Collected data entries
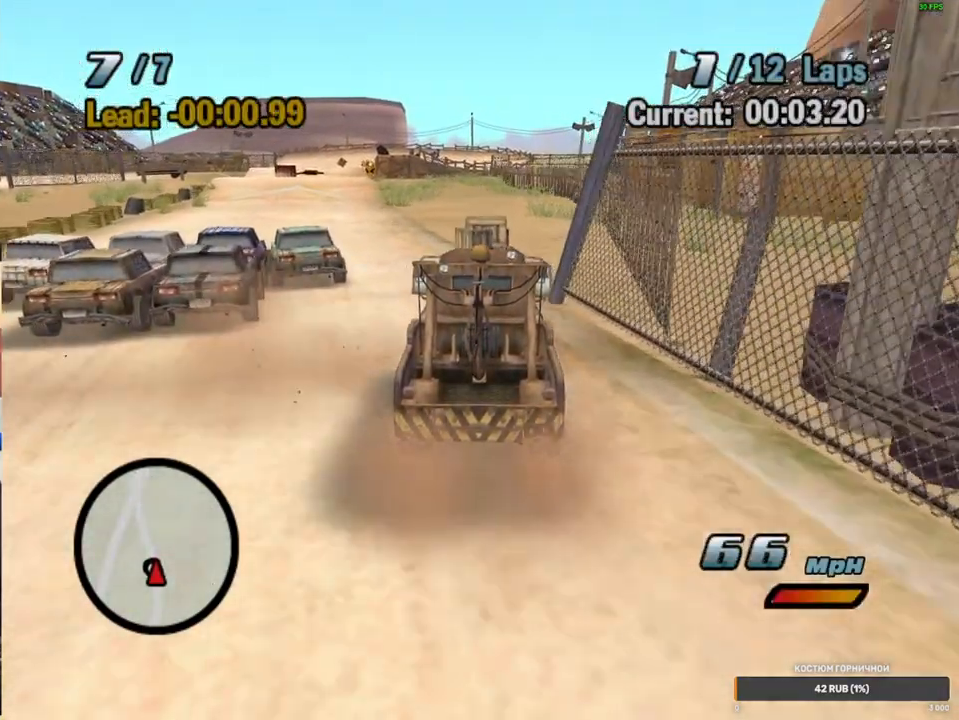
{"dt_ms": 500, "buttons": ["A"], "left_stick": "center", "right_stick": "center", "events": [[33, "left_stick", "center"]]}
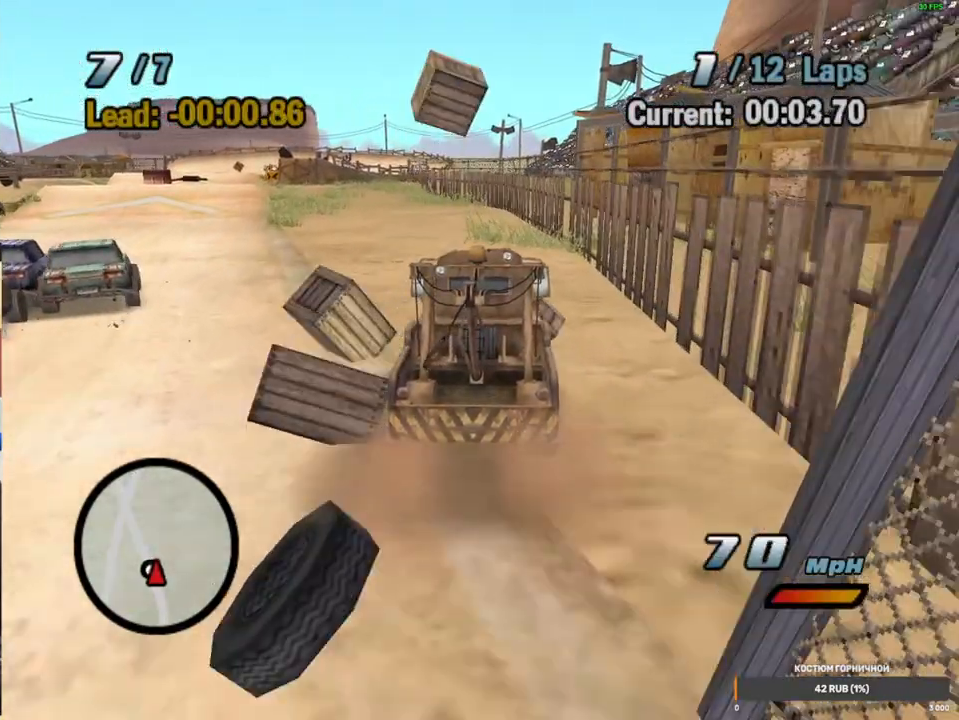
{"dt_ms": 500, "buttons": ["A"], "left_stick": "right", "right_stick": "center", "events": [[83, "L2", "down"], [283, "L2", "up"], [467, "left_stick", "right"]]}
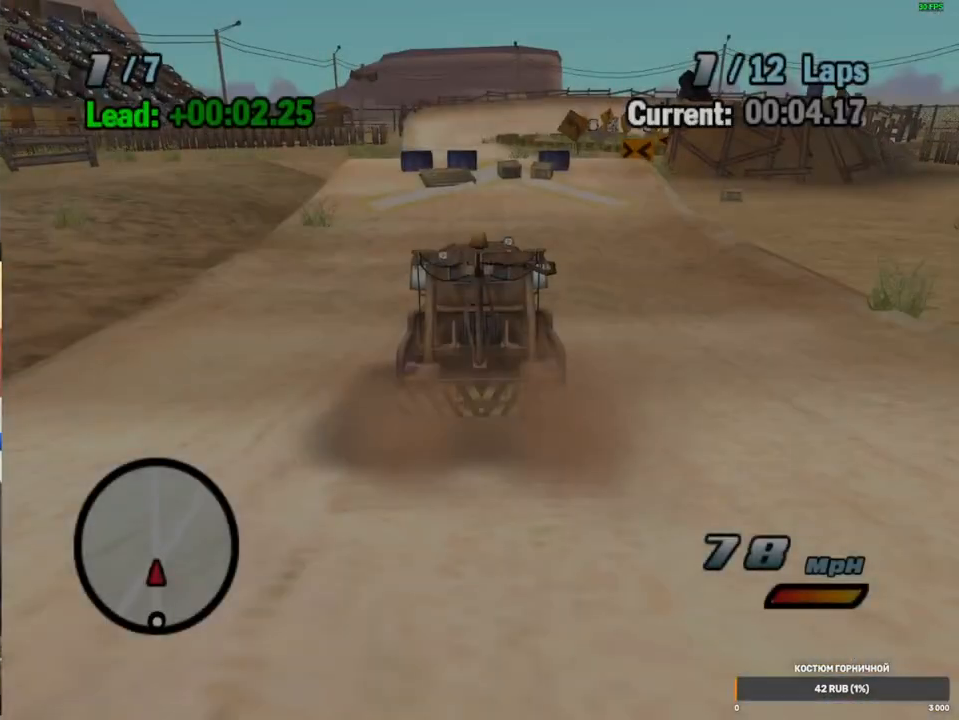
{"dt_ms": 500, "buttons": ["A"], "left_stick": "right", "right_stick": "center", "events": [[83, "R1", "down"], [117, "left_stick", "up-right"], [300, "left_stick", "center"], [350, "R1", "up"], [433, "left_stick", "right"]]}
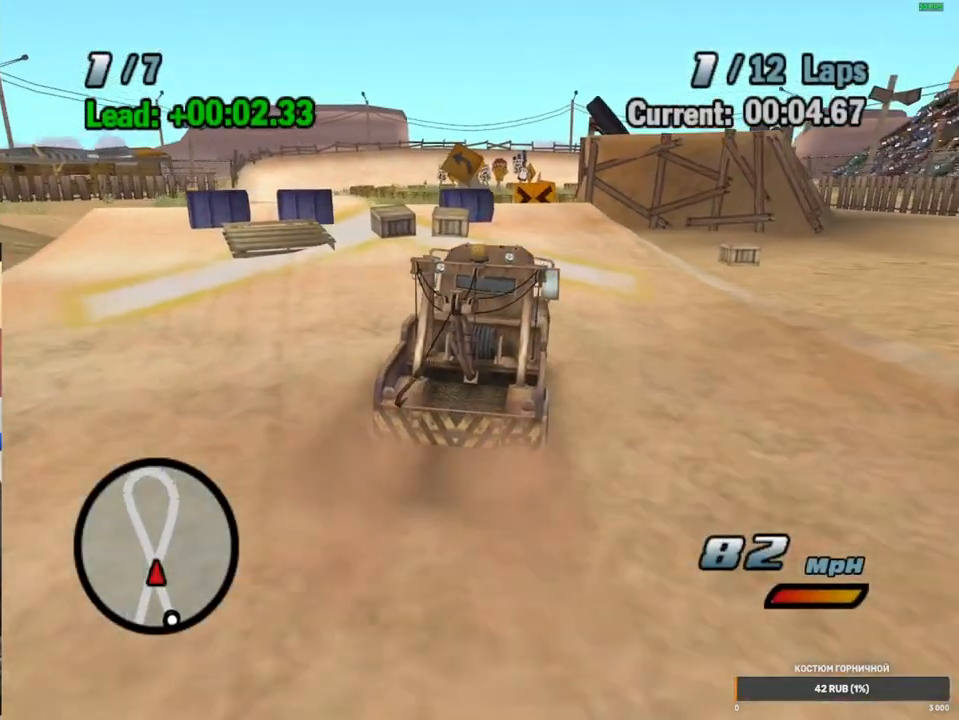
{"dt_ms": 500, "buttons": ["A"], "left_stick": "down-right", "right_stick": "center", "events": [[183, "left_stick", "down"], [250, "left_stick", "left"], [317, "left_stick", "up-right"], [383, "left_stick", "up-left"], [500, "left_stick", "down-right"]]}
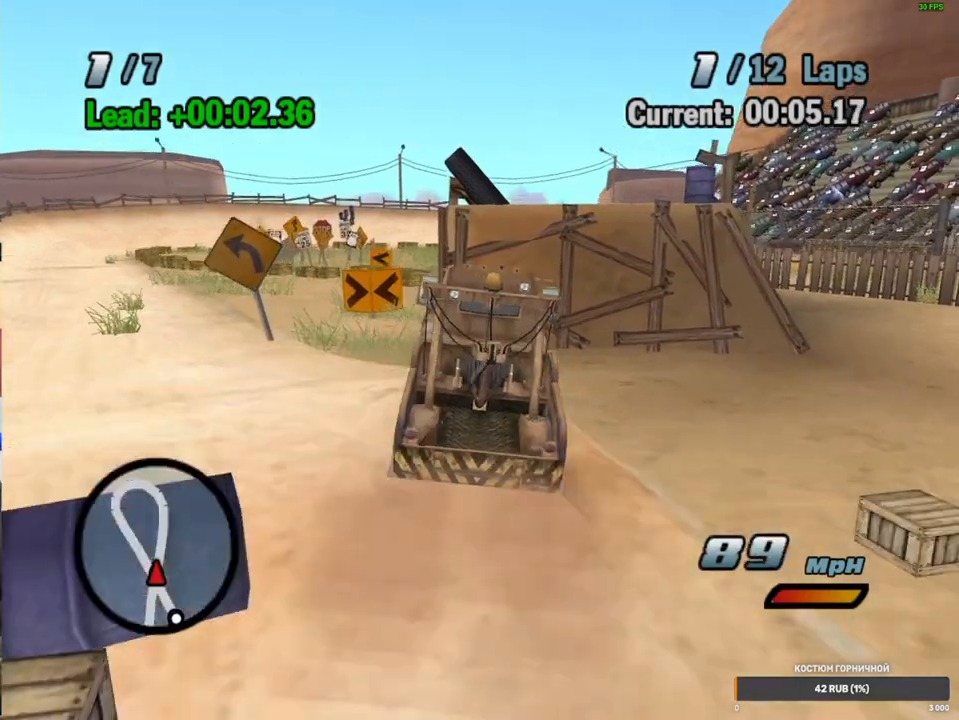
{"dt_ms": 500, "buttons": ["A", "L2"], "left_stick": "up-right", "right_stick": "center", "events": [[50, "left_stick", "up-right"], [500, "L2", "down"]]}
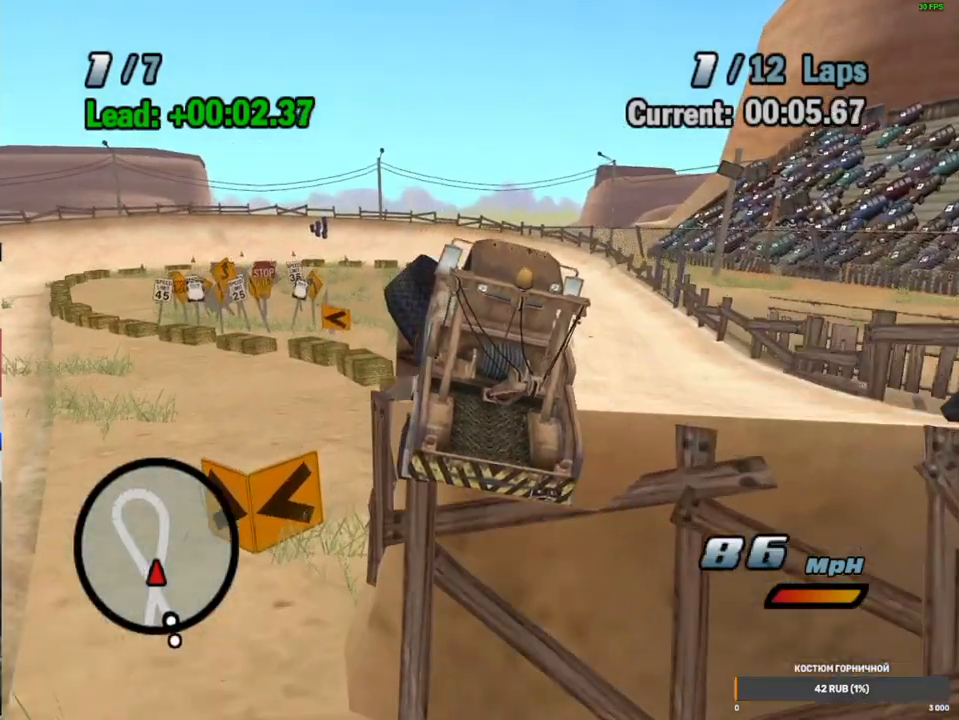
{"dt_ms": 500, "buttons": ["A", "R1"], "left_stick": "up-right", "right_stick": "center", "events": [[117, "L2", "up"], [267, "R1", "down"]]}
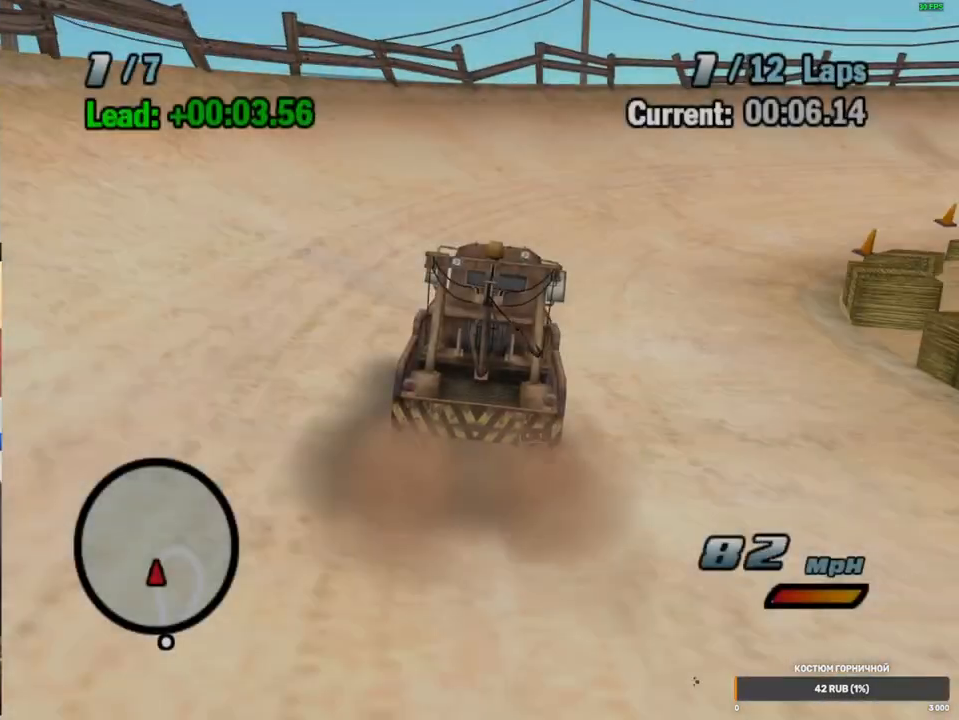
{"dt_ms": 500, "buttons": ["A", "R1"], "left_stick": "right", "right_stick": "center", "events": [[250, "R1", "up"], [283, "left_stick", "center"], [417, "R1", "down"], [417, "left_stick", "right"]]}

_What to do_. The entries above, without their pictures, should be written out exactly.

_Exercise result_.
{"dt_ms": 500, "buttons": ["A"], "left_stick": "center", "right_stick": "center", "events": [[33, "left_stick", "center"]]}
{"dt_ms": 500, "buttons": ["A"], "left_stick": "right", "right_stick": "center", "events": [[83, "L2", "down"], [283, "L2", "up"], [467, "left_stick", "right"]]}
{"dt_ms": 500, "buttons": ["A"], "left_stick": "right", "right_stick": "center", "events": [[83, "R1", "down"], [117, "left_stick", "up-right"], [300, "left_stick", "center"], [350, "R1", "up"], [433, "left_stick", "right"]]}
{"dt_ms": 500, "buttons": ["A"], "left_stick": "down-right", "right_stick": "center", "events": [[183, "left_stick", "down"], [250, "left_stick", "left"], [317, "left_stick", "up-right"], [383, "left_stick", "up-left"], [500, "left_stick", "down-right"]]}
{"dt_ms": 500, "buttons": ["A", "L2"], "left_stick": "up-right", "right_stick": "center", "events": [[50, "left_stick", "up-right"], [500, "L2", "down"]]}
{"dt_ms": 500, "buttons": ["A", "R1"], "left_stick": "up-right", "right_stick": "center", "events": [[117, "L2", "up"], [267, "R1", "down"]]}
{"dt_ms": 500, "buttons": ["A", "R1"], "left_stick": "right", "right_stick": "center", "events": [[250, "R1", "up"], [283, "left_stick", "center"], [417, "R1", "down"], [417, "left_stick", "right"]]}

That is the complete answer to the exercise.